** Provided data follows **

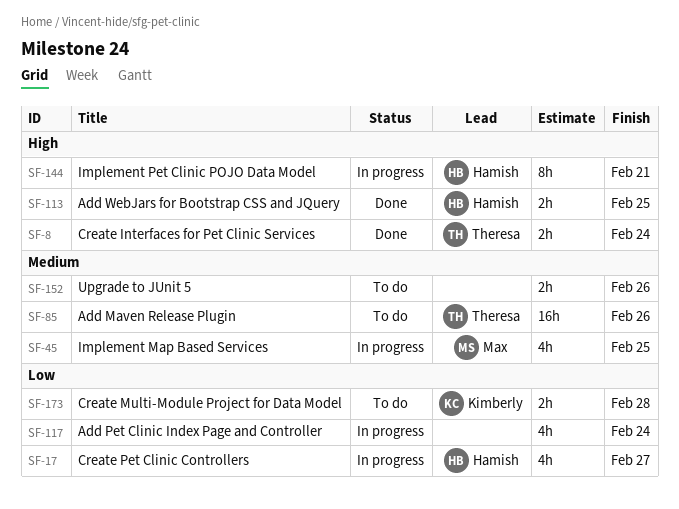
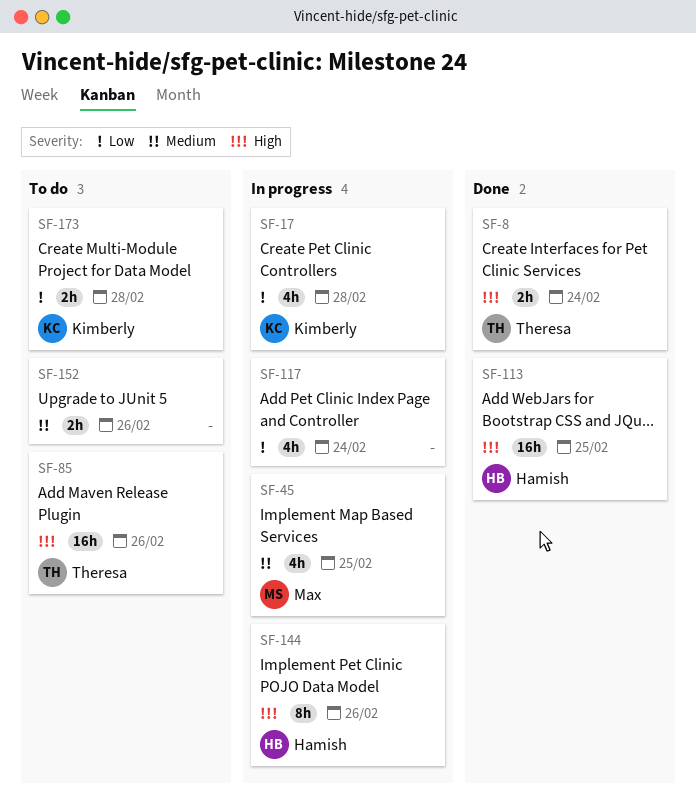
SF-17, owner: Hamish -> Kimberly
SF-17, due: Feb 27 -> Feb 28
SF-85, priority: Medium -> High
SF-113, estimate: 2h -> 16h
SF-144, due: Feb 21 -> Feb 26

** End of Provided data **

Exercise objective => Give the data again exactly as written, with no pictures included.

Response area =>
SF-17, owner: Hamish -> Kimberly
SF-17, due: Feb 27 -> Feb 28
SF-85, priority: Medium -> High
SF-113, estimate: 2h -> 16h
SF-144, due: Feb 21 -> Feb 26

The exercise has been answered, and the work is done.